Sun Baked said:
It is
Simultaneous Multi-Threading (.pdf) which is one of the software tricks the Power5 uses to make a single CPU core act like two (one physical and one logical -- see page 4), so it can run two threads at once.
SMT isn't really a "software trick".
The real idea behind SMT is that modern CPUs have many independent execution units and some of these units sit idle at any given time.
I'm making up these numbers to prove a point, but they are close. A G5 (PPC970) has something like 3 interger units, 2 floating point units, an Altivec unit and a load store unit. I'm not 100% on those numbers but you get the idea.
Now, no processor can use every section of the processor at once. If we accept (for the sake of argument) that a G5 has 7 units, you'd find that in reality it probably is only capable of a maximum of 3, maybe 4 operations per cpu cycle. Generally it breaks down something like 2 int ops, 1 fp, 1 load/store, maybe 1 Altivec. That means that roughly half the cpu is idle at any given time.

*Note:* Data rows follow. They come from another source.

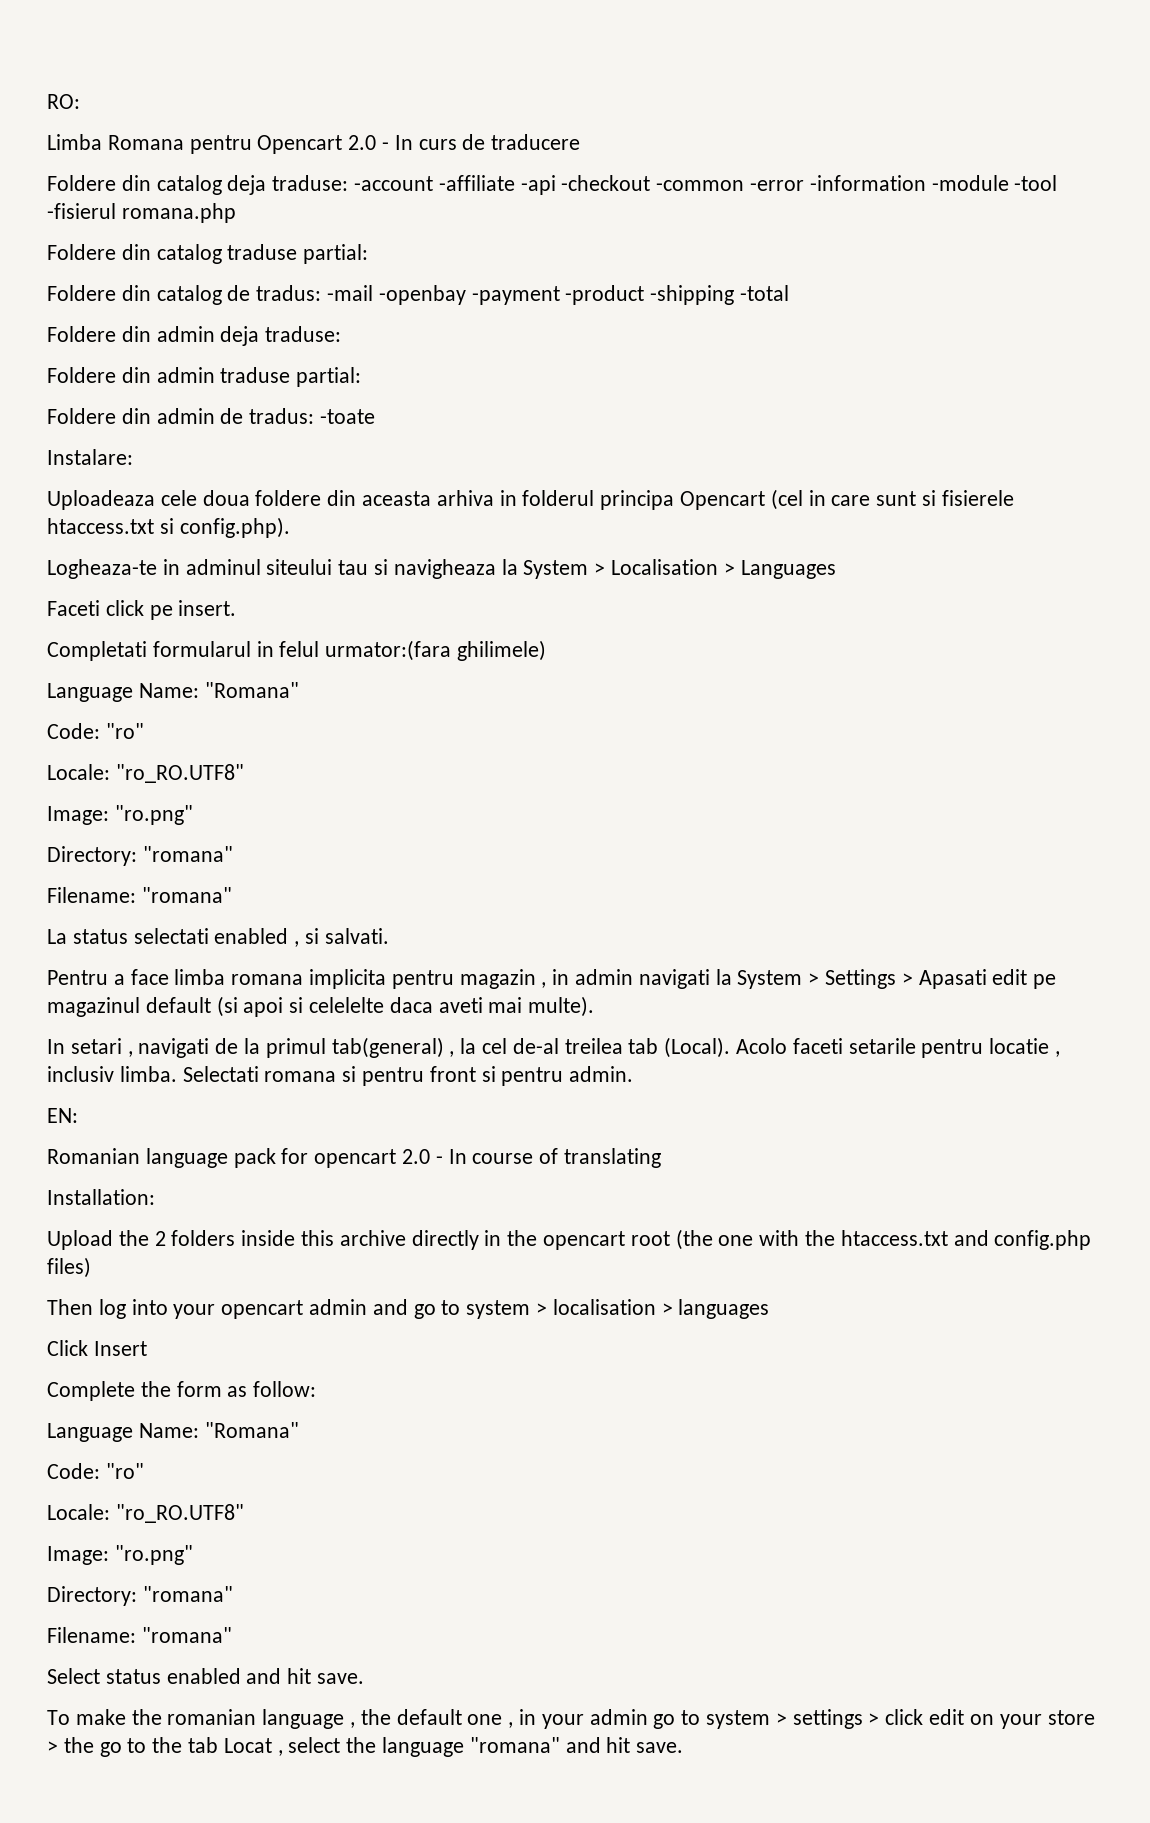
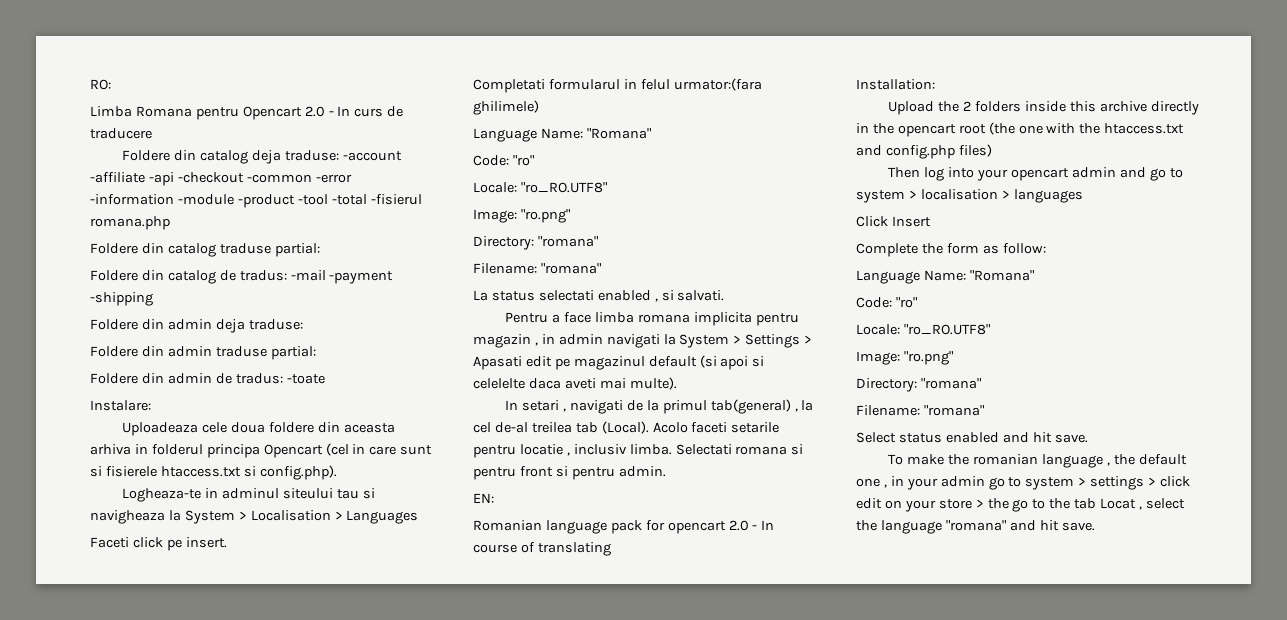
[1014,175,1058,191] -tool -> [237,194,367,208] -product -tool -total
[378,285,645,305] -openbay -payment -product -> [329,271,394,284] -payment
[740,285,790,301] -total -> (153, 299) none

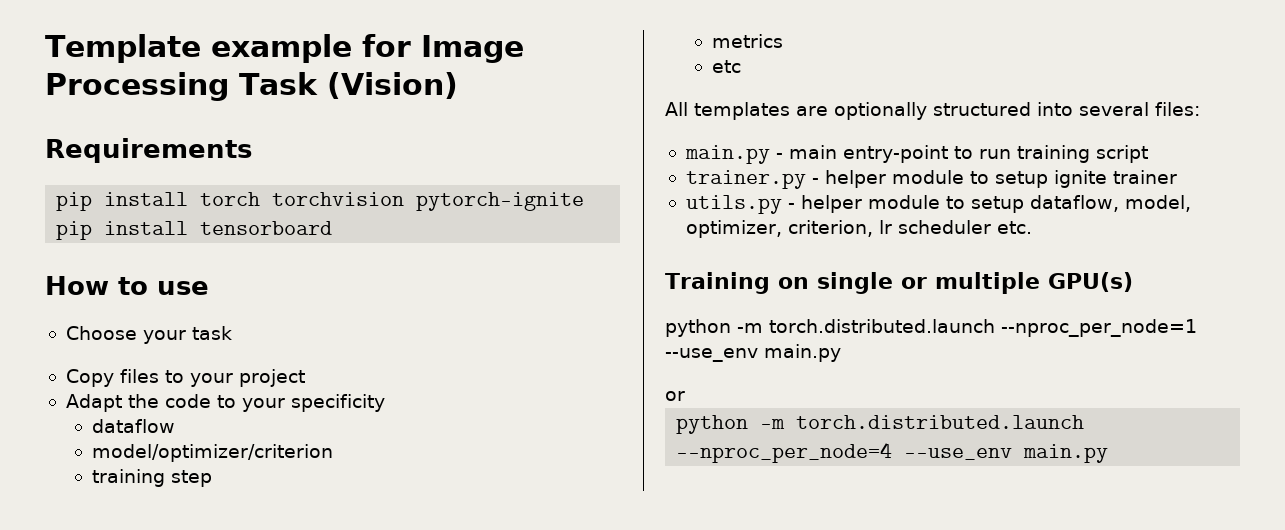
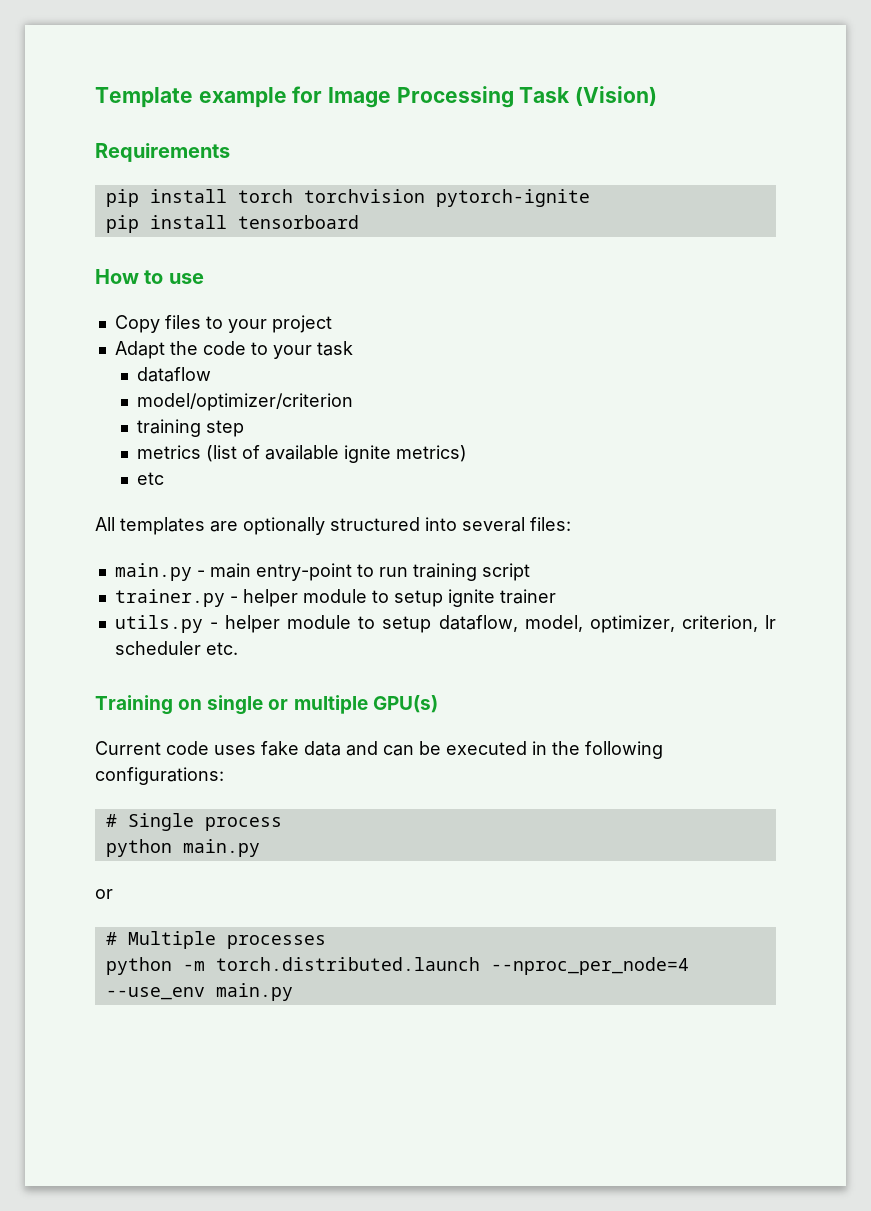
[65,326,232,344] // Choose your task -> (204, 278) none
[290,394,385,412] specificity -> [316,341,353,356] task
(783, 41) none -> [206,445,468,463] (list of available ignite metrics)
[665,319,1197,337] [665,348,758,362] python -m torch.distributed.launch --nproc_per_node=1 --use_env -> [95,741,663,759] [95,767,224,785] [105,813,282,831] [105,839,172,857] Current code uses fake data and can be executed in the following configurations: // # Single process // python
(685, 396) none -> [105,931,326,949] // # Multiple processes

The idea of SMT is to use those idle sections of the CPU. If you think of the active units as the real cpu, you can imagine that all the inactive units could be grouped into another 'logical' processor... an imaginary processor. SMT (called HyperThreading by Intel) deals with one physical processor as if it were two 'logical' processors. HT enabled machines look like they are Multiprocessor machines.
SMT is good stuff, but it's not as good as dual core. SMT incurs it's own overhead. HT enabled P4/Xeon processors actually run SLOWER when they run very serial code. Some benchmarks actually run faster on P4 systems when HT is disabled. You might remember that Apple caught a lot of heat when they benchmarked the first Gen G5s because the Dell box they ran against had HT disabled. The thing the stupid PC fan boys never bothered to accept was that the benchmarks in question ran faster with HT off. (Dell actually has documentation for benching their workstations and it specifically tells you to disable HT).
Bottom line is, with a pervasively Multi-threaded operating system like OS X, SMT would probably offer a noticeable benefit. Also, the PPC 970 is a 'wider' processor than the P4 or Athlon 64. That is, it has more semi-descrete execution units so it would lend its self to SMT better than something like the P4. In fact, the efficiency of SMT on the P4 is about -10% to 10 or 15%. Yes, it can be 10% slower with HT (SMT) turned on.
I haven't heard recent info on production Power5 boxes but IBM was claiming up to 35% boost with their SMT implementation just prior to the release of production boxes.
And finally, the coolest thing..
If IBM released an SMT enabled dual core chip and Apple went Dual-Dual with them, it would look to the OS like there was 8 logical processors in the box.